*** WORKING DATA Section Begins ***

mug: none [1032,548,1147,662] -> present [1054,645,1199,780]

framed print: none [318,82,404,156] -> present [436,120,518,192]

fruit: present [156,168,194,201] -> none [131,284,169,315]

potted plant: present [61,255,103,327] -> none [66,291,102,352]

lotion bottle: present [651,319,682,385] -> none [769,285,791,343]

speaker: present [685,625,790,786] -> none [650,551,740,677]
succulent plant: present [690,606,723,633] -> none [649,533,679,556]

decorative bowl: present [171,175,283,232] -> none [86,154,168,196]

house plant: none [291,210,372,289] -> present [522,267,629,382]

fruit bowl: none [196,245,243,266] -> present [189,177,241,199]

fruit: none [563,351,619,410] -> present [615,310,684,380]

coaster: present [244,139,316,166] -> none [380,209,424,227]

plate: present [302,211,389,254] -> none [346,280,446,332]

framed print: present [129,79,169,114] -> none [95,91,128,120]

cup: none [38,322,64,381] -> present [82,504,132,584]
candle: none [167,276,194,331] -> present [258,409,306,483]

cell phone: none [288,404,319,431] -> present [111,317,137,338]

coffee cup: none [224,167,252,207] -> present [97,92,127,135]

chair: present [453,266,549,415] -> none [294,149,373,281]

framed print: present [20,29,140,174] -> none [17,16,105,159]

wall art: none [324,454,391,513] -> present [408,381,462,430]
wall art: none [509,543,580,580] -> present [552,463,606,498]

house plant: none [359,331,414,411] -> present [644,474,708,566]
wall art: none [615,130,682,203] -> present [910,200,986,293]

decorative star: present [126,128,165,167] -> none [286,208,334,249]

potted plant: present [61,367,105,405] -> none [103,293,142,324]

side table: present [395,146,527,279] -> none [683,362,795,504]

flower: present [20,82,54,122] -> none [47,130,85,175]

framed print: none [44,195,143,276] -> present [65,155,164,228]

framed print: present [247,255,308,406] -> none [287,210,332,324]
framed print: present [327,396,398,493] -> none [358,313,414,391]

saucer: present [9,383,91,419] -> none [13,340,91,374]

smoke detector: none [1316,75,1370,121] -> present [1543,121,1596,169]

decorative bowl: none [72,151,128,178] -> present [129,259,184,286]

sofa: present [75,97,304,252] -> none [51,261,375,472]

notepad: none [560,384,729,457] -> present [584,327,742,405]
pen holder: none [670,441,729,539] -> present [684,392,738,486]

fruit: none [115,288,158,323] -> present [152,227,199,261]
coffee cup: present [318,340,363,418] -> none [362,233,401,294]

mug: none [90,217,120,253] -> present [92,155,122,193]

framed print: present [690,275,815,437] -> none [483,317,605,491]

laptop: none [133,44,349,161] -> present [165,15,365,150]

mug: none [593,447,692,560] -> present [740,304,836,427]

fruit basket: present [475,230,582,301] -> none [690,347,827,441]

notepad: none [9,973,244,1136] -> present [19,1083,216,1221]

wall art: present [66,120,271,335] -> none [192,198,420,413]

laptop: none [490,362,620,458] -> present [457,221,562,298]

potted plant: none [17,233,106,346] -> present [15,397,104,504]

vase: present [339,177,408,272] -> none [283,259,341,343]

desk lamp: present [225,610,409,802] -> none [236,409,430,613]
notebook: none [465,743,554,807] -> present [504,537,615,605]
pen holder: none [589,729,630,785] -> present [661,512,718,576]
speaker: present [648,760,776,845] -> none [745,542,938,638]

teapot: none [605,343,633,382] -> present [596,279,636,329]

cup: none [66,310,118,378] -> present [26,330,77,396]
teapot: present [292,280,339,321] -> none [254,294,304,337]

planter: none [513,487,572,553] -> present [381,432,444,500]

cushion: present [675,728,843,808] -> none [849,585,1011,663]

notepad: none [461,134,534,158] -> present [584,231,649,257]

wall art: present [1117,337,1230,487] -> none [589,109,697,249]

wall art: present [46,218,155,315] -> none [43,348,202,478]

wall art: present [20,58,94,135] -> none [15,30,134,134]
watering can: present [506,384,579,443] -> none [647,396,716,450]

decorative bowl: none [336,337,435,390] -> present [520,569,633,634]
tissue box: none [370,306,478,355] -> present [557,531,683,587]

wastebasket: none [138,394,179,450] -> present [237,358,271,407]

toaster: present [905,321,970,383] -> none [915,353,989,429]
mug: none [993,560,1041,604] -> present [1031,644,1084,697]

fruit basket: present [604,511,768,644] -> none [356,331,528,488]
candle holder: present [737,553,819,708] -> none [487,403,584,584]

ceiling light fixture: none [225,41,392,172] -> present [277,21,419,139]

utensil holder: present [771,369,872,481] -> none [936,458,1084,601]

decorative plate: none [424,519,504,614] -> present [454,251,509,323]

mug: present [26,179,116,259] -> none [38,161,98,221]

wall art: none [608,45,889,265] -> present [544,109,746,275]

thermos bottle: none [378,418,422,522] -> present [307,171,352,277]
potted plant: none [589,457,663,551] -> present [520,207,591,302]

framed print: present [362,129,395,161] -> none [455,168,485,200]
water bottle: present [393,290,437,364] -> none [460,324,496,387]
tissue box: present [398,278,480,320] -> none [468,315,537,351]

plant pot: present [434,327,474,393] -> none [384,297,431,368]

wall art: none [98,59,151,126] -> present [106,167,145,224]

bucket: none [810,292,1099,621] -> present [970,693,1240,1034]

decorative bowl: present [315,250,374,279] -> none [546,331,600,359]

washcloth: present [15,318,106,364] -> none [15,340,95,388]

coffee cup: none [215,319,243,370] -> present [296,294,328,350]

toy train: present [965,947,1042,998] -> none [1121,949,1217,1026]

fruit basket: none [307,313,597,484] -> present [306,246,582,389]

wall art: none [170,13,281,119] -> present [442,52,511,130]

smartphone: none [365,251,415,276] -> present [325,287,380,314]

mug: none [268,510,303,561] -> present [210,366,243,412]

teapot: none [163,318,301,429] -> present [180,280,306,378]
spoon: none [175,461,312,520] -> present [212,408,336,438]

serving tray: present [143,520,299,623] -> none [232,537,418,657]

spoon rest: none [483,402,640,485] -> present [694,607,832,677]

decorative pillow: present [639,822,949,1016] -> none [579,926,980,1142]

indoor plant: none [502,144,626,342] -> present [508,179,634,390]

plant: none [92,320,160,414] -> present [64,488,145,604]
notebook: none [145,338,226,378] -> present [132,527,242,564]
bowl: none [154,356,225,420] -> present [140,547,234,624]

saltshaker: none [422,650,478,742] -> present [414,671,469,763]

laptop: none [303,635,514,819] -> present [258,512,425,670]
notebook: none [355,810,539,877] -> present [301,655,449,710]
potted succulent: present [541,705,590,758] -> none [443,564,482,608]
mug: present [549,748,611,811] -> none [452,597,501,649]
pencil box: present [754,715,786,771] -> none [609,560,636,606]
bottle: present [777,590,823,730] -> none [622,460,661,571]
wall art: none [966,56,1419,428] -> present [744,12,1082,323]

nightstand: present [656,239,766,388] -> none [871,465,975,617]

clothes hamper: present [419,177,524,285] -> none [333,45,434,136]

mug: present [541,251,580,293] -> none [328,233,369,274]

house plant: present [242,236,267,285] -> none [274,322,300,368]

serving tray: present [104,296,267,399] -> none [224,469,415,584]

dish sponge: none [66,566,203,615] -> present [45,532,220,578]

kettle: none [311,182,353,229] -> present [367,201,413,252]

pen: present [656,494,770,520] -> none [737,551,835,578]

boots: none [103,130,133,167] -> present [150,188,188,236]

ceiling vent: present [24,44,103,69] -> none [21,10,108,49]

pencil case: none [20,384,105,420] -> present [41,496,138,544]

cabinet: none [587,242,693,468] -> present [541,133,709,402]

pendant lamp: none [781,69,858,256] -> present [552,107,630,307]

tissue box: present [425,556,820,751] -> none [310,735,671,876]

*** WORKING DATA Section Ends ***

### AIM OF THE EXERCISE
Search the material for "house" and copy each matching line.

### ANSWER BOX
house plant: none [291,210,372,289] -> present [522,267,629,382]
house plant: none [359,331,414,411] -> present [644,474,708,566]
house plant: present [242,236,267,285] -> none [274,322,300,368]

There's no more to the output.